私を慰める大人は、口を揃えて「まだ子どもだから」「成長は今からだ」と言う。――そう、目の前のG-Pだって。
「まだ子どもだ。筋肉の作られる時期は今からだよ」
地べたでひっくり返る私に、言葉と共に手が差し伸べられる。魔術師らしい指輪が嵌まり、杖を握っていた跡があるだけの、傷一つ付いていない手。私が傷一つ与えられなかった手。
その手を取る気にはなれなかった。
私が気を損ねていると見えたのか、重ねて言う。
「魔術に人の業で追いつこうと思うな。偶然でできたとしてもお前の幼い体には大きな負担をかけるし、そもそもは一握りの武人だけにかなう行いだ。よほど老成した武人か、僕のような魔術師相手に特化している……フワみたいなやつか」
「フワは追いつくことができる」
「あれを基準にするな。お前まで頭がいかれてしまう」
私が唇を尖らせると、G-Pは大きなため息を吐いた。私やリヘル相手にたまにやる、大人の立場から言い聞かせるときの振る舞いだ。
「成果を急ぐな。そういうやつから死んでいくんだ。……お前には分かるだろう。それとも、子どもには難しいか」
分かる、と答えねばならない問いかけだった。さらに駄々をこねようものなら、私の仕事の機会が減るに違いない。実戦の機会を失うことはなるべく避けたい、だから渋々でも頷くしかない。
G-Pは「よろしい」と杖を引いた。伸ばした小さい手を取り、引き起こしてくれる。
外套の土を払う私を、G-Pはやや退屈そうに待った。彼はいつもこういう顔だ。やるべきことがあるときですらこういう顔付きだから、私の硬い表情筋と同種なものかもしれないけど。
数か月もこの宿にいれば同属の顔つき一つには慣れたものだが、実際に支度で待たせている手前、居心地はよくない。「一つ尋ねてもいいか」
「どうぞ」
「G-Pも無力さを感じたことがある?」
今においては退屈しのぎの問いかけだが、前々から気になっていることでもあった。悪く言えばいつでも退屈そうな、よく言えば何にも心を動かされないような顔をしている男の弱味は、どうしたって気になる。

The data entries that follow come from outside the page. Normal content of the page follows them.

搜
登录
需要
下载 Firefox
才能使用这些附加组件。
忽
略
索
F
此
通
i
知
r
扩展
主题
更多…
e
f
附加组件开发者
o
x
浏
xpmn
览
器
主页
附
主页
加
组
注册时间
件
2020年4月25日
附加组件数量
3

そういう意図が通じたようで、G-Pはやや目を丸くして瞬く。「あるよ。たくさん」
それは、私にとっては珍しい表情だった。
「……どんなふうに?」
「どんな……お前と同じだ。力及ばずだったとか、負けて悔しいだとか」
「勝ったときは嬉しいのか?」
「そりゃあね。僕はリヘルほど表情豊かではないが」でも、と誰にともなく頷く。「自分の力が敵うというのは、ある意味で存在意義みたいなものだ」
存在意義。
その言葉の意味を呑み込みかねていると、彼は「ほら」と急かした。
「お前にはまだ早い話だ。続きは、一度でも僕を打ち倒してからだな」
思案の時間を取り上げられた私に、問答の意味するところはさっぱり分からなかったし、続く言葉は「つまりお前にはまだ無理だよ」と同義でもあった。しかし、それよりも。先程の問いとは違い、素直に頷く気になれる。

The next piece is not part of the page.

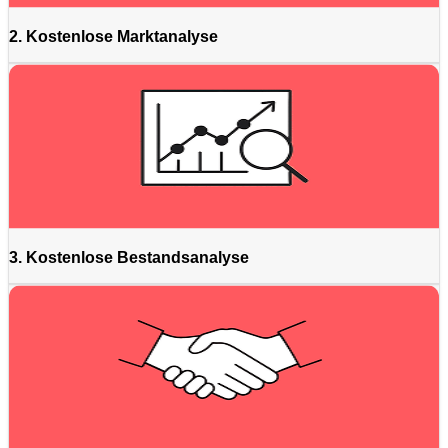
2. Kostenlose Marktanalyse
3. Kostenlose Bestandsanalyse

「つまり、私はいずれ追いつけるってことでいいのか?」
「……口ばかりが調子に乗るなよ。腕が追いついてから言え」
「もちろんだ」
先に踵を返したG-Pには、漏れた笑みを見られずに済んだ。追いかけるまでもなく二つの歩みは並ぶ。何一つそういう言葉は掛けられていないが、それでも、どこかの部分を認められたような気分だった。